わたしは荒野であなたを知った

編集

אֲנִי יְדַעְתִּיךָ בַּמִּדְבָּ֑ר

編集

ホセア書135

‏ אֲנִי ‎ 人称代名詞一人称単数「わたしは」。‏ אֲנֹכִי ‎ 'anōḵī も「わたしは」。両者はほとんど区別なく用いられる。語源的には、後者は、前者の古いセム語形 'anā に、やはり古いセム語の一人称単数語尾 -kū がついて出来た 'anākū から来ている、と考えられている。ヘブライ語では、他のセム語と同様、動詞の形で主語がわかるのだから、「わたしは」を加えると、強調になる。
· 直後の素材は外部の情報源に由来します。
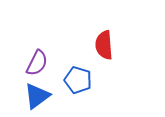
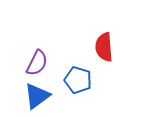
red semicircle: moved 2 px down
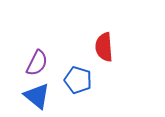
blue triangle: rotated 44 degrees counterclockwise
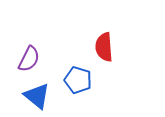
purple semicircle: moved 8 px left, 4 px up
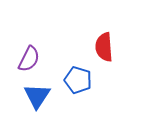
blue triangle: rotated 24 degrees clockwise
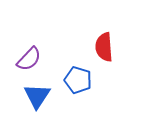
purple semicircle: rotated 16 degrees clockwise
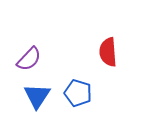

‏ יְדַעְתִּיךָ ‎ ‏ יָדַע ‎ yāda`「知る」、「知っている」のカル一人称単数完了形 ‏ יָדַעְתִּי ‎ yāda`tī(‏ע‎のシェワーは無音)「わたしは知った」に、動詞につく二人称単数男性語尾代名詞 ‏ ־ךָ ‎「あなたを」が添えられた形。 ‏ יְדַעְתִּיךָ ‎ の ‏ יְ ‎ のシェワーは、‏ יָדַ֫עְתִּי ‎(‏־֫‎ はアクセントの位置)のアクセントの位置が、接尾代名詞が付いて一音節ふえたため ‏ תִּי ‎ に移り(‏ יָדַעְתִּ֫יךָ ‎)、その結果、‏י‎ の母音が弱体化したからである。「知った」とは、この場合「あなたをえらんで、あなたに心を砕いた」というような意味である(アモス書32参照)。男女関係で用る「知る」(創世記41)という意味がここには比喩的に用いられている、と考える研究者もいるが、その必要はないだろう。

‏ בַּמִּדְבָּ֑ר ‎ 前置詞 ‏ בְּ ‎「‥‥で」に ‏ הַמִּדְבָּר ‎(‏ מִדְבָּר ‎ +冠詞 ‏ הַ ‎)「(かの)荒野」がつき、弱い子音 ‏ה‎ が落ちた形である。bə + hammidbār > bammidbār。

ヤハウェの民としてのイスラエルの出発となった出エジプト後のシナイの荒野の彷徨及びシナイ山での神との契約のことが言われている。